+++ Records +++
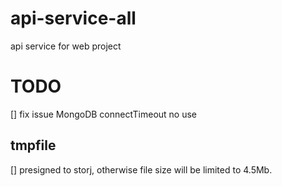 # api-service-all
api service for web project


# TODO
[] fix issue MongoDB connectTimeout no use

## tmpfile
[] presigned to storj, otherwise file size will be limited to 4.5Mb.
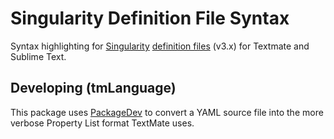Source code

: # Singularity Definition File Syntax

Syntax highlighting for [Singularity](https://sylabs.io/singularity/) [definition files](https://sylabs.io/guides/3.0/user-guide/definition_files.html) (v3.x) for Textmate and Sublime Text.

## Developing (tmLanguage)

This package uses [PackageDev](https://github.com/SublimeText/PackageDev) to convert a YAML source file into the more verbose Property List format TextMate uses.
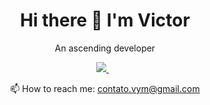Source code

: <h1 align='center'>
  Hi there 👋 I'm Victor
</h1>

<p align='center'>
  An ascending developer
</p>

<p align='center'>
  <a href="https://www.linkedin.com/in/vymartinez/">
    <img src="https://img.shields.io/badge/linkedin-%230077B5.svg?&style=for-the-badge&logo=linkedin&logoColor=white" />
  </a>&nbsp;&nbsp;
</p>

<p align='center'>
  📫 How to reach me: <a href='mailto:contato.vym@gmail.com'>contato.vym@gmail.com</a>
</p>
+++
Description of the task:
Copy the listing above word for word, from the line containing "This package uses" through the end of the listing, with both ends included and the pictures left out.

Result:
This package uses [PackageDev](https://github.com/SublimeText/PackageDev) to convert a YAML source file into the more verbose Property List format TextMate uses.
Source code

: <h1 align='center'>
  Hi there 👋 I'm Victor
</h1>

<p align='center'>
  An ascending developer
</p>

<p align='center'>
  <a href="https://www.linkedin.com/in/vymartinez/">
    <img src="https://img.shields.io/badge/linkedin-%230077B5.svg?&style=for-the-badge&logo=linkedin&logoColor=white" />
  </a>&nbsp;&nbsp;
</p>

<p align='center'>
  📫 How to reach me: <a href='mailto:contato.vym@gmail.com'>contato.vym@gmail.com</a>
</p>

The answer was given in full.